2020 marks the 100th anniversary of the passage of the 19th Amendment, which guaranteed women the right to vote in the United States.* In honor of the suffrage centennial, Dr. Kate Culkin writes about the efforts to elect Susan B. Anthony to the Hall of Fame of Great Americans on BCC’s Campus.

In 1950, Susan B. Anthony became the eighth woman elected into the Hall of Fame for Great Americans, the first hall of fame in the United States. Born in 1820, Anthony famously fought for women’s suffrage from the 1850s until her death in 1906. As one of American history’s most celebrated women, her selection might seem a forgone conclusion. Anthony was elected after, however, only after a 30-year campaign driven by women who connected their accomplishments and opportunities to Anthony’s legacy.

You can read more about the campaign to elect Anthony, one of the few women in BCC’s Hall of Fame in New York Archives, a quarterly publication by the Archives Partnership Trust which looks at New York State history and its archival collections.

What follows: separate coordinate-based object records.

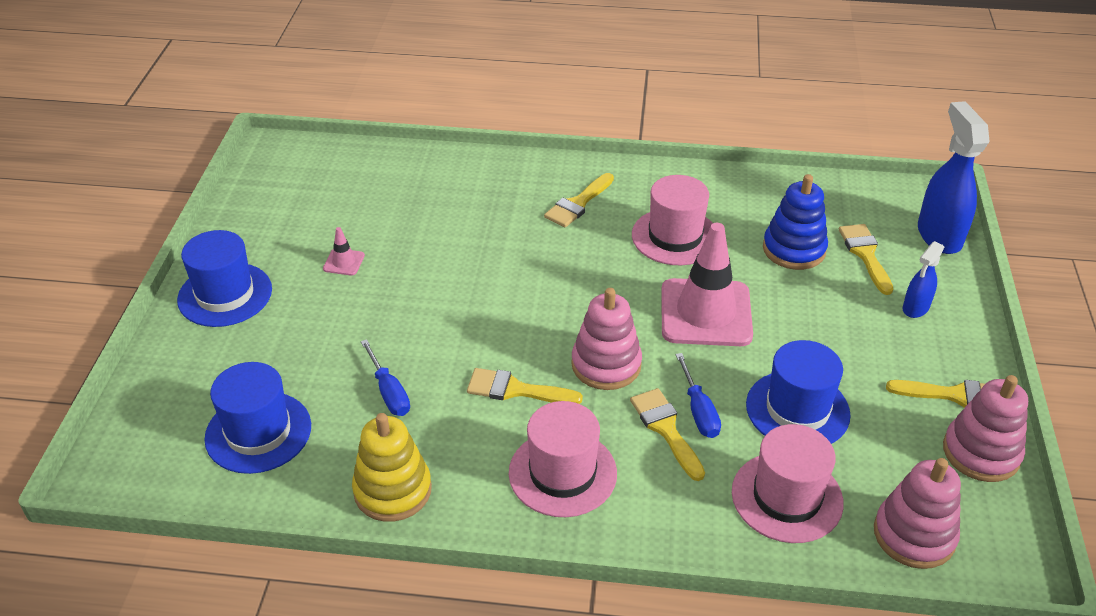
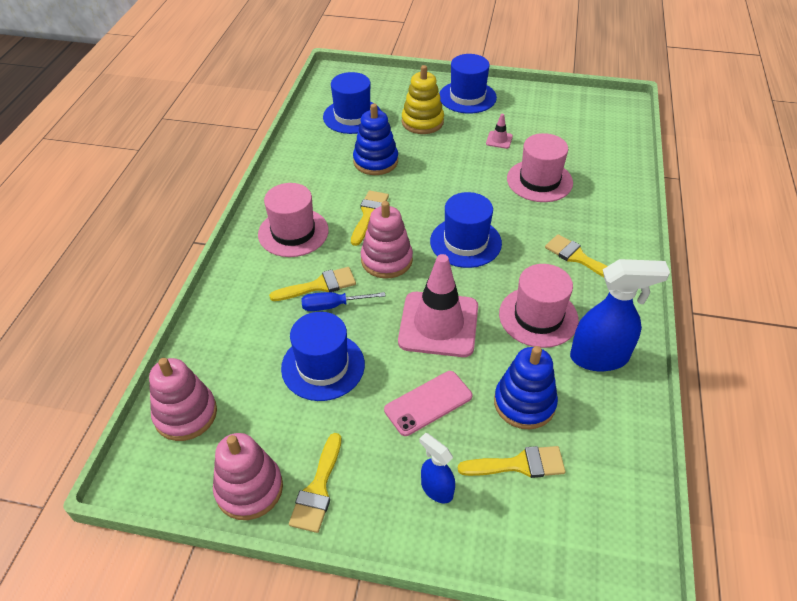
camera: 95 degrees right, 5 degrees up
(389, 392) = (375, 161): blue screwdriver -> blue stacking toy
(392, 490) = (298, 164): yellow stacking toy -> yellow stacking toy (422, 122)
(562, 293) = (465, 242): none -> blue hat
(787, 497) = (242, 343): pink hat -> pink hat (539, 181)
(818, 317) = (428, 403): none -> pink phone
(939, 235) = (556, 549): blue spray bottle -> blue spray bottle (600, 357)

Dr. Kate Culkin is a scholar of nineteenth-century women’s history and a full professor in the History department at BCC.

 

 

*   Historians acknowledge that the 19th Amendment in 1920 mostly guaranteed the right for white women to vote. For Black women it marked the beginning of a long chapter in U.S. history to secure voting rights that did not end until 1965 with the passage of the Voting Rights Act.